Review: I don't read a lot of political fiction because I do feel it gets infused with the author's political views but in Cleo McDougal Regrets Nothing I didn't feel that at all. Sure I knew what political party Cleo was in but it wasn't the driver/focus of the book. As women, we are familiar with the term frenemy and Cleo is outed as not a nice person by her's from high school, Maryanne. Although her motive isn't really alturistic either. To say that neither of them are not good people would be too easy and gloss over more complicated feelings and circumstances.

Cleo is a wonderfully complicated character that you do feel like you know her. Cleo has always been about herself and being first or winning. What she never realized with that singular focus, she never realized how her goals and means to her goals affected other people. How they might have been hurt in the wake of the storm that is/was Cleo. With the op-ed by Maryanne, it forces Cleo to look in the mirror and realize that maybe she doesn't regret some of her actions but that doesn't mean she has to be proud of them.

There are so many great supporting characters in this book, her son Lucas being on of them.
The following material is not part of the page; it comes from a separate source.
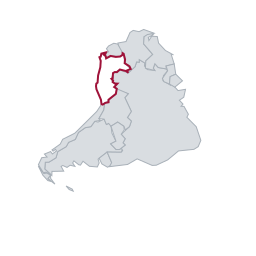 location of Peru within South America, rotated 38°
{"feature_id": "PER", "entity_name": "Peru", "entity_type": "country or territory", "adm_level": 0, "iso_a3": "PER", "parent_name": "South America", "parent_adm1": "", "projection": "albers", "projection_center": [-73.974, -9.194], "detail": "coarse", "context": "in_parent", "style": "outline", "palette": "rose", "viewbox_px": 256, "rotation_deg": 38, "n_neighbors": 12, "source": "natural_earth", "source_scale": "50m", "svg_char_len": 4440}
<svg xmlns="http://www.w3.org/2000/svg" viewBox="0 0 256 256"><g transform="rotate(38 128 128)"><path d="M96.0,212.9L98.2,215.4L105.0,217.2L96.0,217.3L96.0,212.9ZM126.4,159.8L123.6,171.0L126.8,173.3L127.8,177.6L121.2,181.9L113.0,181.9L113.4,186.5L111.8,187.3L105.6,187.2L105.9,189.6L109.8,190.9L105.3,193.0L104.2,196.6L99.7,197.7L98.9,199.4L103.9,201.6L94.8,209.0L97.3,212.4L87.7,211.6L83.9,205.9L86.7,203.6L89.6,195.8L87.2,189.8L90.8,180.7L90.0,175.9L93.5,169.5L91.7,162.0L94.1,154.1L97.9,149.8L97.7,143.2L100.7,141.8L103.7,135.7L108.8,138.5L109.9,136.3L113.1,136.5L118.4,141.9L126.6,145.8L124.1,151.2L131.9,152.3L136.5,147.4L137.6,151.3L126.4,159.8Z" fill="#d9dde1" stroke="#a8b0b8" stroke-width="1"/><path d="M96.0,212.9L96.0,217.3L100.2,217.5L97.2,218.8L90.0,217.6L80.7,213.2L89.7,215.7L91.9,213.5L96.0,212.9ZM94.7,123.3L97.8,128.6L99.3,138.5L101.6,138.9L97.7,143.2L97.9,149.8L94.1,154.1L91.7,162.0L93.5,169.5L90.0,175.9L90.8,180.7L87.2,189.8L89.6,195.8L86.7,203.6L83.9,205.9L87.7,211.6L96.2,212.2L90.4,213.4L88.9,215.3L80.0,212.1L78.3,204.5L82.1,200.7L78.2,200.0L81.5,194.2L84.4,195.0L85.8,190.1L84.0,189.4L83.2,192.4L81.6,192.1L84.5,182.4L83.5,177.1L89.3,164.8L93.2,134.2L92.5,125.5L94.7,123.3Z" fill="#d9dde1" stroke="#a8b0b8" stroke-width="1"/><path d="M114.9,211.8L121.7,210.5L123.7,211.5L119.5,212.7L114.9,211.8Z" fill="#d9dde1" stroke="#a8b0b8" stroke-width="1"/><path d="M126.4,159.8L136.4,165.3L137.8,167.2L136.0,171.5L129.6,172.4L123.8,169.6L126.4,159.8Z" fill="#d9dde1" stroke="#a8b0b8" stroke-width="1"/><path d="M137.2,169.9L136.4,165.3L126.4,159.8L137.6,151.3L137.7,149.1L135.1,147.9L136.3,143.1L133.2,142.8L132.4,138.2L126.5,137.1L128.3,126.0L126.4,120.5L121.1,120.1L120.4,112.9L106.8,106.0L107.1,100.8L98.7,104.3L92.2,104.2L92.4,99.7L87.6,101.3L84.6,99.6L82.5,93.9L85.6,87.4L94.3,84.6L95.8,75.4L94.1,70.6L96.4,69.3L94.7,67.2L101.4,66.4L102.8,69.0L107.2,70.1L113.7,66.2L111.1,65.3L109.6,60.8L114.6,61.7L121.8,57.9L124.0,58.5L123.7,64.9L126.4,69.2L135.3,68.1L135.5,66.2L144.4,67.7L149.5,62.1L153.0,69.4L151.4,74.5L156.6,75.3L156.5,78.2L158.8,76.5L167.1,80.0L167.8,83.3L181.0,85.0L193.0,92.9L194.8,99.5L193.1,104.2L181.9,115.0L178.9,128.7L173.2,139.9L170.1,142.6L154.2,146.7L150.1,157.0L137.2,169.9Z" fill="#d9dde1" stroke="#a8b0b8" stroke-width="1"/><path d="M95.1,104.0L107.1,100.8L106.8,106.0L120.4,112.9L121.1,120.1L126.4,120.5L128.3,126.0L127.0,131.1L123.6,129.2L116.2,129.7L113.5,137.1L109.9,136.3L108.8,138.5L103.7,135.7L99.3,138.5L97.8,128.6L94.7,123.3L97.5,108.8L95.1,104.0Z" fill="#d9dde1" stroke="#a8b0b8" stroke-width="1"/><path d="M103.3,68.7L101.4,66.4L94.7,67.2L96.4,69.3L94.1,70.6L95.8,75.4L94.3,84.6L92.0,82.9L93.9,80.0L85.1,78.7L79.2,72.2L72.4,71.0L67.7,67.3L73.2,61.1L70.8,51.5L72.0,47.9L77.4,45.3L79.7,40.7L90.3,37.2L84.5,46.1L88.5,52.1L102.2,54.8L100.7,64.1L103.3,68.7Z" fill="#d9dde1" stroke="#a8b0b8" stroke-width="1"/><path d="M121.8,57.9L114.6,61.7L109.6,60.8L111.1,65.3L113.7,66.2L104.9,70.2L100.7,64.1L102.2,54.8L88.5,52.1L84.5,46.1L85.7,42.5L88.5,39.3L90.5,38.9L88.2,44.1L90.6,46.2L90.2,41.1L94.7,37.9L99.9,42.3L109.8,43.9L118.9,42.4L116.3,43.1L125.0,49.1L119.8,55.7L121.8,57.9Z" fill="#d9dde1" stroke="#a8b0b8" stroke-width="1"/><path d="M133.7,67.8L127.8,69.4L124.6,67.8L124.0,58.5L119.8,55.7L125.0,49.1L132.5,56.2L129.6,61.5L133.7,67.8Z" fill="#d9dde1" stroke="#a8b0b8" stroke-width="1"/><path d="M139.7,67.0L133.7,67.8L130.8,63.6L129.6,61.5L132.5,56.2L141.9,57.3L139.7,67.0Z" fill="#d9dde1" stroke="#a8b0b8" stroke-width="1"/><path d="M78.4,72.5L77.9,76.6L71.3,80.8L69.0,85.3L63.8,85.1L65.7,79.9L62.2,78.8L62.2,75.3L64.6,70.0L68.2,68.2L78.4,72.5Z" fill="#d9dde1" stroke="#a8b0b8" stroke-width="1"/><path d="M126.2,131.7L126.5,137.1L132.4,138.2L133.2,142.8L136.3,143.1L134.5,150.3L131.9,152.3L124.1,151.2L126.6,145.8L113.5,137.1L116.2,129.7L123.6,129.2L126.2,131.7Z" fill="#d9dde1" stroke="#a8b0b8" stroke-width="1"/><path d="M94.1,84.4L91.7,84.2L85.6,86.9L84.9,90.8L83.1,92.1L82.4,94.0L85.3,98.2L84.7,99.4L87.0,99.7L87.6,101.2L90.3,101.1L92.3,99.6L91.9,104.2L95.0,104.0L97.4,108.6L95.2,117.7L96.8,119.7L94.6,122.2L93.7,125.1L92.4,125.5L89.3,122.4L79.3,116.9L77.0,114.7L75.7,112.5L76.1,111.0L72.1,105.0L68.8,97.2L65.2,91.9L61.9,89.8L62.6,88.6L61.2,85.8L64.1,82.0L64.5,83.4L63.6,83.9L63.7,85.1L66.1,85.1L67.9,86.6L69.8,82.0L74.6,79.5L77.8,76.5L78.7,73.8L77.7,72.4L78.8,72.2L83.4,75.7L85.5,79.0L91.2,78.5L93.8,79.8L91.9,83.1L94.1,84.4Z" fill="none" stroke="#9f1239" stroke-width="2"/></g></svg>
She begins to realize that it's always been the two of them and now that he's a teenager it might not hurt to be alone. She also comes to the conclusion that some of her decisions have been selfish when it came to him. In order to be a better mother, she needs to put his feelings first for a while.

This book is so layered that there were times where I paused and thought, "wow" beause it rang so true for the undercurrents of the novel. Women are put through the ringer professionally and personally and held to higher standards which isn't necessarily bad but it is certainly not fair. Ms. Scotch addresses these issues with aplumb.

Cleo McDougal Regrets Nothing will be on my best of 2020 list for sure. I highly recommend!